245 consecutive SS patients were recruited and clinical data assessed. Antinuclear (ANA), antitopoisomerase I (Scl70) and anticentromere (ACA) antibodies were investigated in all patients.
Giant capillaries and hemorrhages were confirmed to be the earliest NVC finding in SS (diagnostic parameters). The loss of capillaries, along with ramified capillaries and vascular architectural disorganization were validated as parameters of progression of SS microangiopathy. Really, both Raynaud's phenomenon (RP) and SS duration were detected longer in patients with the "late" than in those with the "active" or the "early" NVC pattern. Patients affected by limSS were found to have shorter disease duration, as well as showed more frequently the "early" or the "active" NVC patterns. Conversely, patients affected by the difSS showed longer disease duration and mostly the presence of the "active" or "late" NVC pattern. The Scl70 positivity was lower in the patients showing the "early" than in those with the "active" and the "late" NVC patterns, whereas no significant correlation was found between the Scl70 presence and both RP and SS duration. The ACA positivity was higher in patients showing the "early" NVC pattern, as well as in patients with longer disease duration.

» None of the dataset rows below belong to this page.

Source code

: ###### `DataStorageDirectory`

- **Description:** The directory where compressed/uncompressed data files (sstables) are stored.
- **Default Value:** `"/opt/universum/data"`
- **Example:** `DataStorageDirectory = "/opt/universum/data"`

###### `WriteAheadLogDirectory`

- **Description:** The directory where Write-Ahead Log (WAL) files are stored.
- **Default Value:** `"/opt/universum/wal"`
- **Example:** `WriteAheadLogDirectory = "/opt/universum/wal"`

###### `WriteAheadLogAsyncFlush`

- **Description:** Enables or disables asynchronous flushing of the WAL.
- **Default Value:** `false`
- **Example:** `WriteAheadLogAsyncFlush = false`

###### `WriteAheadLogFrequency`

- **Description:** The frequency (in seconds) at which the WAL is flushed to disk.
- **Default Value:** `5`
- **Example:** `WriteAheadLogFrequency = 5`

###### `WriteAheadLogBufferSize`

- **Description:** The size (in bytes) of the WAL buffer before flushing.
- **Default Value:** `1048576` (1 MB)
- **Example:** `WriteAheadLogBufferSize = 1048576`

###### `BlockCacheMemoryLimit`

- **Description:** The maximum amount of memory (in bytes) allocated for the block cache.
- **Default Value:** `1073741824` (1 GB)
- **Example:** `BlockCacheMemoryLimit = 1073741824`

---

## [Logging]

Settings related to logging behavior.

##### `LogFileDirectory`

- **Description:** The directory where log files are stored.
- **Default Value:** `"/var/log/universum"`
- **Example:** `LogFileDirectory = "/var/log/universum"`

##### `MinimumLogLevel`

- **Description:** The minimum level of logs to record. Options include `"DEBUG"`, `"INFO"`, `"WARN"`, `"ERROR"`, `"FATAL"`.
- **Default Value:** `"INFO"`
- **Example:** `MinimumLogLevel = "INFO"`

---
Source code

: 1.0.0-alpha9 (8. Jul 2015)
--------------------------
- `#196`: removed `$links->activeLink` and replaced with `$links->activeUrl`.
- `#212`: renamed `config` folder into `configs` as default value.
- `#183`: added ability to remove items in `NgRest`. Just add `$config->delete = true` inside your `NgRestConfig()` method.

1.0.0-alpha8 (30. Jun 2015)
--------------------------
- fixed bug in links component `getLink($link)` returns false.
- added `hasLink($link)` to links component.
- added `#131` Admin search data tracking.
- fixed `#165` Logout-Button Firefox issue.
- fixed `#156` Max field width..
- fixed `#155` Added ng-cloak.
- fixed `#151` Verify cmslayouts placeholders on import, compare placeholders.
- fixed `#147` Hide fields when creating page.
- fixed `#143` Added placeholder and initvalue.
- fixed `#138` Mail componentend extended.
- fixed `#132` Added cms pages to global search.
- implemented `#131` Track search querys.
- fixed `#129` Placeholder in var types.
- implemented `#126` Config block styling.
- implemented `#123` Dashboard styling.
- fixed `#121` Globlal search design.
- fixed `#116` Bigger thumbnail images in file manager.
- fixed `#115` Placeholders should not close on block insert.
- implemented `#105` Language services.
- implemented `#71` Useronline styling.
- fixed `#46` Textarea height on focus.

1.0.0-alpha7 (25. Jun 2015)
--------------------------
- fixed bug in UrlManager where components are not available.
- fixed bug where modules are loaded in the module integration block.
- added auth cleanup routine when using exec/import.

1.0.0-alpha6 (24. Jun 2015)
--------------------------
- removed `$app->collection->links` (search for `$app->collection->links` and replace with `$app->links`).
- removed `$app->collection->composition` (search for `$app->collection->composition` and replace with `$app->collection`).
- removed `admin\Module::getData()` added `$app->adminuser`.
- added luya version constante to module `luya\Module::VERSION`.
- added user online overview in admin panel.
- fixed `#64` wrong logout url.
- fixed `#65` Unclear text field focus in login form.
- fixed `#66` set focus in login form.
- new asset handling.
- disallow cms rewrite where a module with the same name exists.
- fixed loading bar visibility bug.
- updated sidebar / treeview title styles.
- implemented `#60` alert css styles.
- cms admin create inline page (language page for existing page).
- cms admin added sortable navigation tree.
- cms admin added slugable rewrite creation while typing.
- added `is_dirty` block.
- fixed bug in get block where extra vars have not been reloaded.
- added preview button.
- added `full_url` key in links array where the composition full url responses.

This study confirms that the identification of distinct NVC patterns may be useful to evaluate the severity and the stage of the SS microvascular damage. The presence of the Scl70 antibodies seems related to a more rapid progression of the SS microangiopathy. On the contrary, the presence of the ACA seems to be related to a slower progression of the SS microvascular damage. The SS peripheral microangiopathy is similar as in patients with limSS, as in those affected by difSS.
本研究旨在通过甲襞视频毛细血管镜检查(NVC),证明系统性硬化症(SS)微血管损伤的诊断和随访参数的存在(分为“早期”、“活动期”和“晚期”NVC模式)。研究了不同皮肤受累亚组(局限性SS和弥漫性SS)的存在,以及一些特定血清自身抗体在NVC参数表达中的作用。
招募了245例连续的SS患者并评估临床数据。对所有患者检测抗核抗体(ANA)、抗拓扑异构酶I抗体(Scl70)和抗着丝点抗体(ACA)。
巨型毛细血管和出血被确认为SS中最早的NVC表现(诊断参数)。毛细血管丧失以及分支状毛细血管和血管结构紊乱被确认为SS微血管病变进展的参数。实际上,“晚期”NVC模式患者的雷诺现象(RP)和SS病程均比“活动期”或“早期”NVC模式患者更长。局限性SS患者的病程较短,且更常表现为“早期”或“活动期”NVC模式。相反,弥漫性SS患者的病程较长,且大多表现为“活动期”或“晚期”NVC模式。表现为“早期”NVC模式的患者中Scl70阳性率低于“活动期”和“晚期”NVC模式患者,而Scl70的存在与RP和SS病程均无显著相关性。表现为“早期”NVC模式的患者以及病程较长的患者中ACA阳性率较高。
本研究证实,识别不同的NVC模式可能有助于评估SS微血管损伤的严重程度和阶段。Scl70抗体的存在似乎与SS微血管病变的更快进展有关。相反,ACA的存在似乎与SS微血管损伤的较慢进展有关。SS周围微血管病变在局限性SS患者和弥漫性SS患者中相似。